I have behaved to all the Galilaeans with such kindness and benevolence that none of them has suffered violence anywhere or been dragged into a temple or threatened into anything else of the sort against his own will. But the followers of the Arian church, in the insolence bred by their wealth, have attacked the followers of Valentine[2] and have committed in Edessa such rash acts as could never occur in a well-ordered city. Therefore, since by their most admirable law they are bidden to sell all they have and give to the poor that so they may attain more easily to the kingdom of the skies, in order to aid those persons in that effort, I have ordered that all their funds, namely, that belong to the church of the people of Edessa, are to be taken over that they may be given to the soldiers, and that its property[3] be confiscated to my private purse.[4] This is in order that poverty may teach them to behave properly and that they may not be deprived of that heavenly kingdom for which they still hope. And I publicly command you citizens of Edessa to abstain from all feuds and rivalries, else will you provoke even my benevolence against yourselves, and being sentenced to the sword and to exile and to fire pay the penalty for disturbing the good order of the commonwealth.

Footnotes

[edit]
  1. This can hardly be the sophist to whom Julian addressed one of his most flowery and sophistic letters, for which see Letter 63. Probably he was some leading official of Edessa, the capital of Osroene in Northern Mesopotamia. Constantius had favoured the Arians there and encouraged their fanatical sectarianism by handing over to them the great basilica of St. Thomas. Sozomen 6. 1, says that on his way to Persia Julian hurried past Edessa because the city remained obstinately Christian; later he relates, 6. 18, that the Emperor Valens visited Edessa and persecuted the non-Arian Christians; cf. Socrates 4. 18.

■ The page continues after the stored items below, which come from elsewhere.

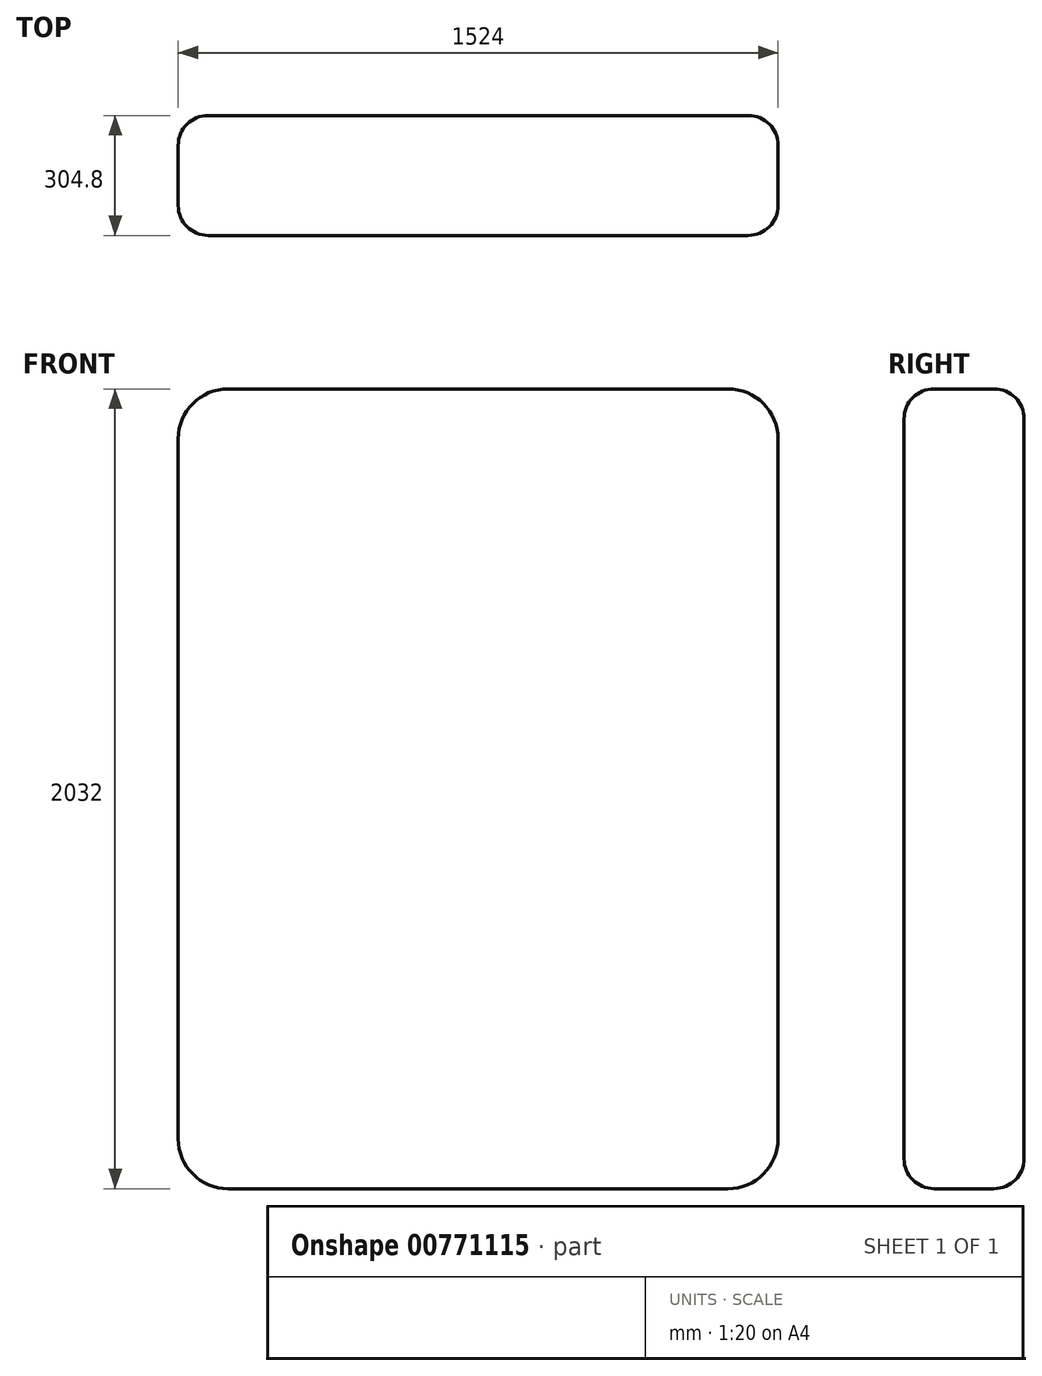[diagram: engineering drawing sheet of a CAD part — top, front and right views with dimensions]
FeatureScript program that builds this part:
annotation { "Feature Type Name" : "Feature", "Feature Type Description" : "" }
export const myFeature = defineFeature(function(context is Context, id is Id, definition is map)
    precondition{}
    {
        {
            var Q0;
            Q0=qCreatedBy(makeId("Front.planeOp"),FACE);
            var sketch = newSketch(context, id + "F0", { "sketchPlane" : qUnion([Q0])});
            skLineSegment(sketch, "E0.bottom", {"start": v(-762, 2032) * mm, "end": v(762, 2032) * mm});
            skLineSegment(sketch, "E0.top", {"start": v(-762, 0) * mm, "end": v(762, 0) * mm});
            skLineSegment(sketch, "E0.left", {"start": v(-762, 2032) * mm, "end": v(-762, 0) * mm});
            skLineSegment(sketch, "E0.right", {"start": v(762, 2032) * mm, "end": v(762, 0) * mm});
            skSolve(sketch);
        }
        {
            var Q0;
            Q0=makeQuery(id+"F0.imprint","IMPRINT",FACE,{"disambiguationData":[TD([[makeQuery(id+"F0.imprint","IMPRINT",EDGE,{"derivedFrom":sQuery(id+"F0.wireOp",EDGE,"E0.bottom")}),-1.0]])]});
            extrude(context, id + "F1", {"entities" : qUnion([Q0]), "depth" : 304.8 * mm, "offsetDistance" : 25.4 * mm});
        }
        {
            var Q0;
            Q0=makeQuery(id+"F1.opExtrude","SWEPT_EDGE",EDGE,{"disambiguationData":[OSD([sQuery(id+"F0.wireOp",EDGE,"E0.bottom"),sQuery(id+"F0.wireOp",EDGE,"E0.right")])]});
            var Q1;
            Q1=makeQuery(id+"F1.opExtrude","SWEPT_EDGE",EDGE,{"disambiguationData":[OSD([sQuery(id+"F0.wireOp",EDGE,"E0.bottom"),sQuery(id+"F0.wireOp",EDGE,"E0.left")])]});
            var Q2;
            Q2=makeQuery(id+"F1.opExtrude","SWEPT_EDGE",EDGE,{"disambiguationData":[OSD([sQuery(id+"F0.wireOp",EDGE,"E0.top"),sQuery(id+"F0.wireOp",EDGE,"E0.right")])]});
            var Q3;
            Q3=makeQuery(id+"F1.opExtrude","SWEPT_EDGE",EDGE,{"disambiguationData":[OSD([sQuery(id+"F0.wireOp",EDGE,"E0.top"),sQuery(id+"F0.wireOp",EDGE,"E0.left")])]});
            fillet(context, id + "F2", {"entities" : qUnion([Q0, Q1, Q2, Q3]), "radius" : 127 * mm, "tangentPropagation" : true, "allowEdgeOverflow" : false});
        }
        {
            var Q0;
            Q0=makeQuery(id+"F1.opExtrude","CAP_EDGE",EDGE,{"disambiguationData":[OSD([sQuery(id+"F0.wireOp",EDGE,"E0.left")])],"isStart":false});
            var Q1;
            Q1=makeQuery(id+"F1.opExtrude","CAP_EDGE",EDGE,{"disambiguationData":[OSD([sQuery(id+"F0.wireOp",EDGE,"E0.left")])],"isStart":true});
            fillet(context, id + "F3", {"entities" : qUnion([Q0, Q1]), "radius" : 76.2 * mm, "tangentPropagation" : true, "allowEdgeOverflow" : false});
        }
    });
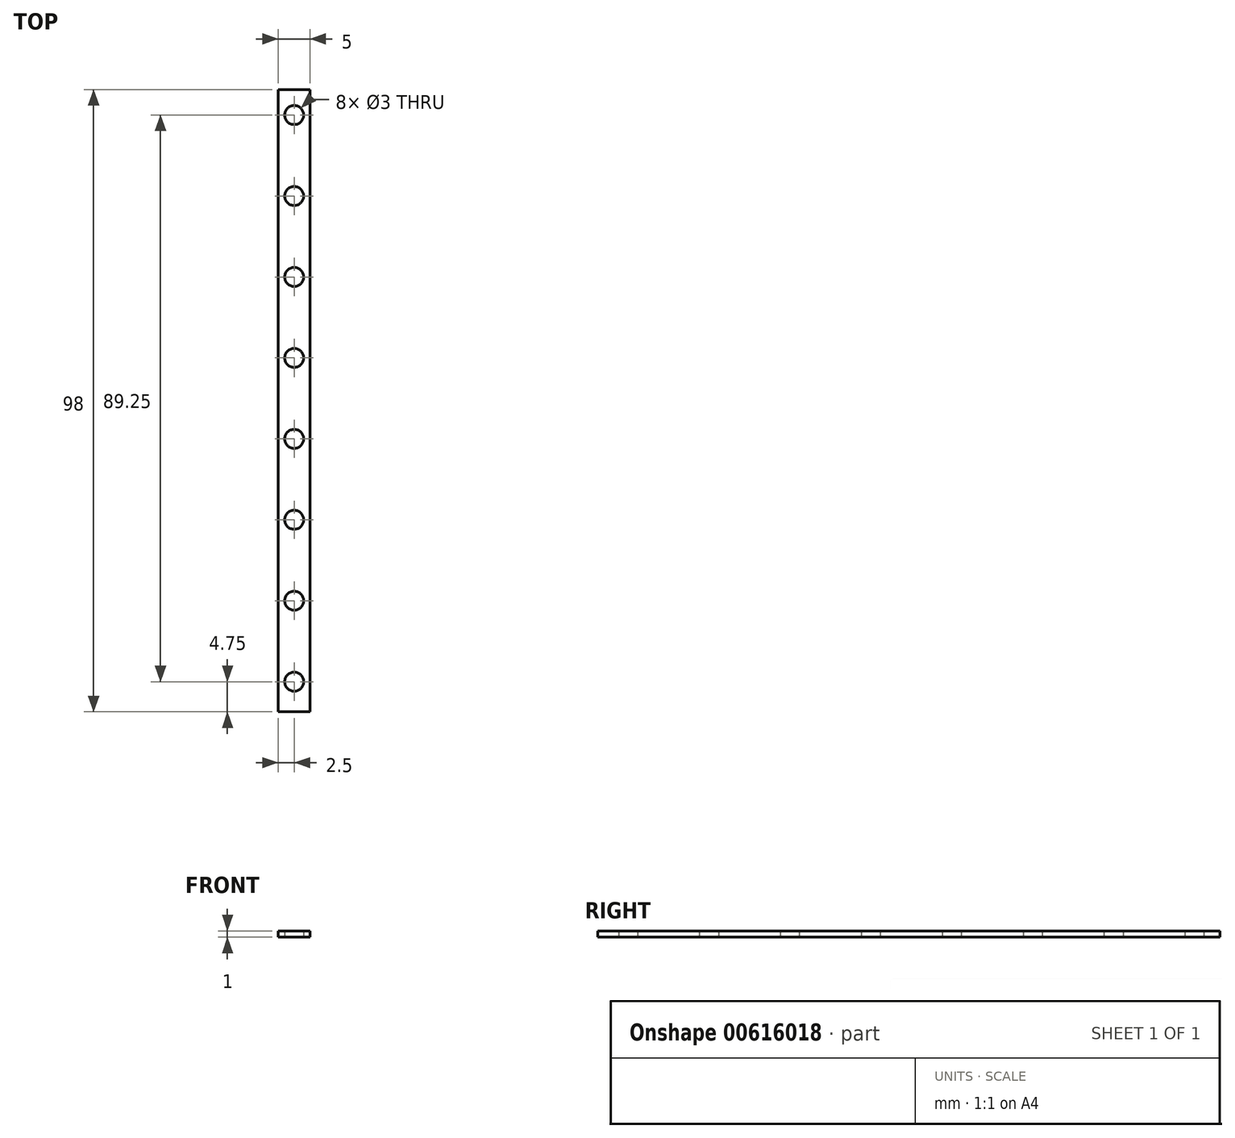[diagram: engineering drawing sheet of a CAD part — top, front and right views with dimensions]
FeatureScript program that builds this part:
annotation { "Feature Type Name" : "Feature", "Feature Type Description" : "" }
export const myFeature = defineFeature(function(context is Context, id is Id, definition is map)
    precondition{}
    {
        {
            var Q0;
            Q0=qCreatedBy(makeId("Top.planeOp"),FACE);
            var sketch = newSketch(context, id + "F0", { "sketchPlane" : qUnion([Q0])});
            skLineSegment(sketch, "E0.bottom", {"start": v(2.5, -49) * mm, "end": v(-2.5, -49) * mm});
            skLineSegment(sketch, "E0.top", {"start": v(2.5, 49) * mm, "end": v(-2.5, 49) * mm});
            skLineSegment(sketch, "E0.left", {"start": v(2.5, -49) * mm, "end": v(2.5, 49) * mm});
            skLineSegment(sketch, "E0.right", {"start": v(-2.5, -49) * mm, "end": v(-2.5, 49) * mm});
            skPoint(sketch, "E0.middle", {"position": v(0, 0) * mm});
            skCircle(sketch, "E1", {"center": v(0, 45) * mm, "radius": 1.5 * mm});
            skCircle(sketch, "E2.0.1.0", {"center": v(0, 32.25) * mm, "radius": 1.5 * mm});
            skCircle(sketch, "E2.0.2.0", {"center": v(0, 19.5) * mm, "radius": 1.5 * mm});
            skCircle(sketch, "E2.0.3.0", {"center": v(0, 6.75) * mm, "radius": 1.5 * mm});
            skCircle(sketch, "E2.0.4.0", {"center": v(0, -6) * mm, "radius": 1.5 * mm});
            skCircle(sketch, "E2.0.5.0", {"center": v(0, -18.75) * mm, "radius": 1.5 * mm});
            skCircle(sketch, "E2.0.6.0", {"center": v(0, -31.5) * mm, "radius": 1.5 * mm});
            skCircle(sketch, "E2.0.7.0", {"center": v(0, -44.25) * mm, "radius": 1.5 * mm});
            skLineSegment(sketch, "E2.direction1", {"start": v(0, 45) * mm, "end": v(25, 45) * mm, "construction": true});
            skLineSegment(sketch, "E2.direction2", {"start": v(0, 45) * mm, "end": v(0, 32.25) * mm, "construction": true});
            skSolve(sketch);
        }
        {
            var Q0;
            Q0=makeQuery(id+"F0.imprint","IMPRINT",FACE,{"disambiguationData":[TD([[makeQuery(id+"F0.imprint","IMPRINT",EDGE,{"derivedFrom":sQuery(id+"F0.wireOp",EDGE,"E0.bottom")}),-1.0]])]});
            extrude(context, id + "F1", {"entities" : qUnion([Q0]), "depth" : 1 * mm, "offsetDistance" : 25 * mm});
        }
    });
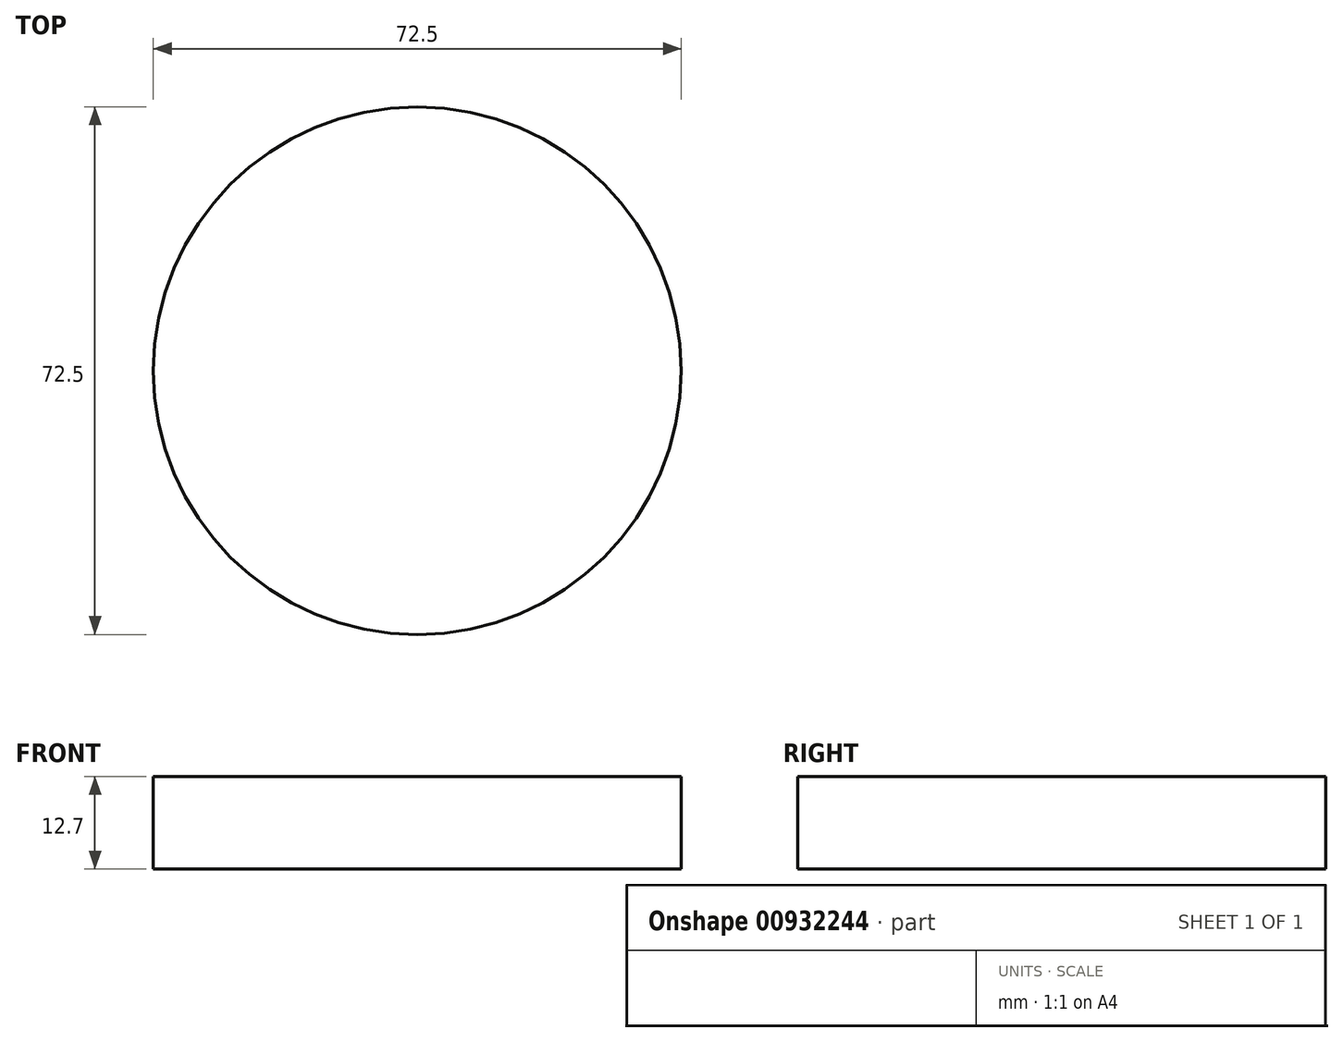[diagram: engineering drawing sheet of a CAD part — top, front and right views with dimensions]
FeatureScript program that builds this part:
annotation { "Feature Type Name" : "Feature", "Feature Type Description" : "" }
export const myFeature = defineFeature(function(context is Context, id is Id, definition is map)
    precondition{}
    {
        {
            var Q0;
            Q0=qCreatedBy(makeId("Top.planeOp"),FACE);
            var sketch = newSketch(context, id + "F0", { "sketchPlane" : qUnion([Q0])});
            skCircle(sketch, "E0", {"center": v(0, 0) * mm, "radius": 36.25 * mm});
            skSolve(sketch);
        }
        {
            var Q0;
            Q0=makeQuery(id+"F0.imprint","IMPRINT",FACE,{"disambiguationData":[TD([[makeQuery(id+"F0.imprint","IMPRINT",EDGE,{"derivedFrom":sQuery(id+"F0.wireOp",EDGE,"E0")}),1.0]])]});
            extrude(context, id + "F1", {"entities" : qUnion([Q0]), "depth" : 12.7 * mm, "offsetDistance" : 25 * mm});
        }
    });
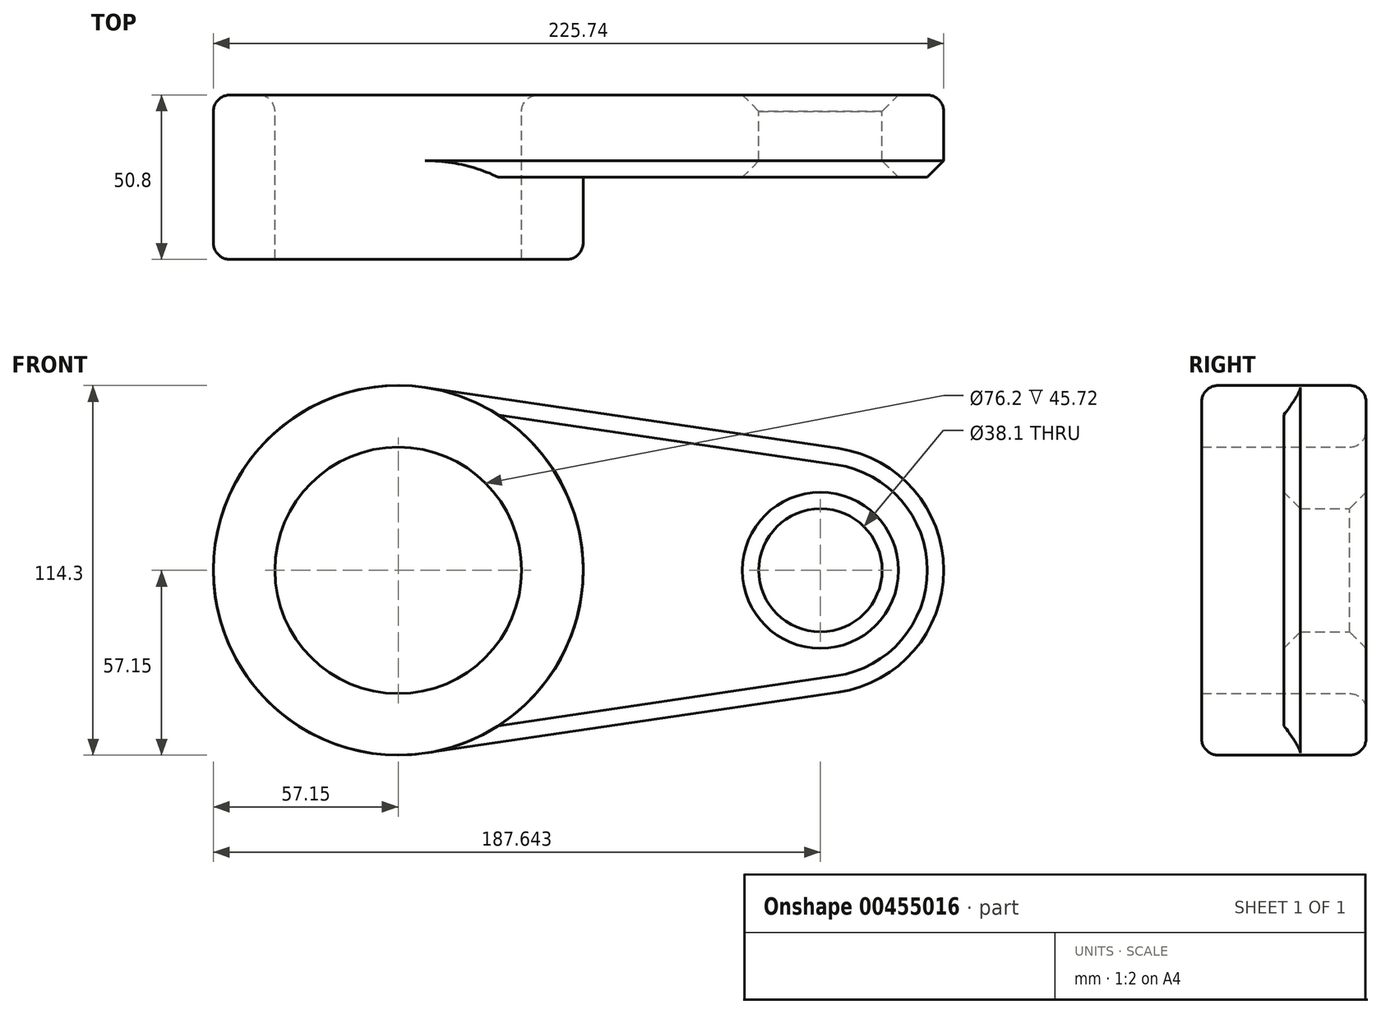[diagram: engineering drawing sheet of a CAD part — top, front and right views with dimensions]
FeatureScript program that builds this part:
annotation { "Feature Type Name" : "Feature", "Feature Type Description" : "" }
export const myFeature = defineFeature(function(context is Context, id is Id, definition is map)
    precondition{}
    {
        {
            var Q0;
            Q0=qCreatedBy(makeId("Front.planeOp"),FACE);
            var sketch = newSketch(context, id + "F0", { "sketchPlane" : qUnion([Q0])});
            skCircle(sketch, "E0", {"center": v(0, 0) * mm, "radius": 57.15 * mm});
            skCircle(sketch, "E1", {"center": v(130.5, 0) * mm, "radius": 38.1 * mm});
            skLineSegment(sketch, "E2", {"start": v(8.34, 56.54) * mm, "end": v(136.05, 37.7) * mm});
            skLineSegment(sketch, "E3", {"start": v(8.34, -56.54) * mm, "end": v(136.05, -37.7) * mm});
            skCircle(sketch, "E4", {"center": v(0, 0) * mm, "radius": 38.1 * mm});
            skCircle(sketch, "E5", {"center": v(130.5, 0) * mm, "radius": 19.05 * mm});
            skSolve(sketch);
        }
        {
            var Q0;
            Q0 = qSketchRegion(id + "F0", true);
            extrude(context, id + "F1", {"entities" : qUnion([Q0]), "depth" : 25.4 * mm});
        }
        {
            var Q0;
            Q0=makeQuery(id+"F0.imprint","IMPRINT",FACE,{"disambiguationData":[TD([[makeQuery(id+"F0.imprint","IMPRINT",EDGE,{"derivedFrom":sQuery(id+"F0.wireOp",EDGE,"E4")}),-1.0]])]});
            extrude(context, id + "F2", {"entities" : qUnion([Q0]), "operationType" : NewBodyOperationType.ADD, "depth" : 50.8 * mm});
        }
        {
            var Q0;
            Q0=makeQuery(id+"F2.opExtrude","CAP_EDGE",EDGE,{"disambiguationData":[OSD([sQuery(id+"F0.wireOp",EDGE,"E0")])],"isStart":false});
            var Q1;
            Q1=makeQuery(id+"F1.opExtrude","CAP_EDGE",EDGE,{"disambiguationData":[OSD([sQuery(id+"F0.wireOp",EDGE,"E4")])],"isStart":true});
            var Q2;
            Q2=makeQuery(id+"F1.opExtrude","CAP_EDGE",EDGE,{"disambiguationData":[OSD([sQuery(id+"F0.wireOp",EDGE,"E0")])],"isStart":true});
            fillet(context, id + "F3", {"entities" : qUnion([Q0, Q1, Q2]), "radius" : 5.08 * mm, "tangentPropagation" : true, "allowEdgeOverflow" : false});
        }
        {
            var Q0;
            Q0=makeQuery(id+"F1.opExtrude","SWEPT_FACE",FACE,{"disambiguationData":[OSD([sQuery(id+"F0.wireOp",EDGE,"E5")])]});
            var Q1;
            Q1=makeQuery(id+"F1.opExtrude","CAP_EDGE",EDGE,{"disambiguationData":[OSD([sQuery(id+"F0.wireOp",EDGE,"E2")])],"isStart":false});
            chamfer(context, id + "F4", {"entities" : qUnion([Q0, Q1]), "width" : 5.08 * mm, "tangentPropagation" : true});
        }
    });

  2. Valentine founded one of the sects of the Gnostics in the first century A.D.; by the fourth century the Valentinian heresy had very few adherents.
  3. Probably Julian means the valuables such as Church plate belonging to the various churches in Edessa; for his spoliation of the churches cf. Gregory Nazianzen, Against Julian 3. 86 D, and Sozomen 5. 5.
  4. πριβάτοις=privatis; or "to lay uses."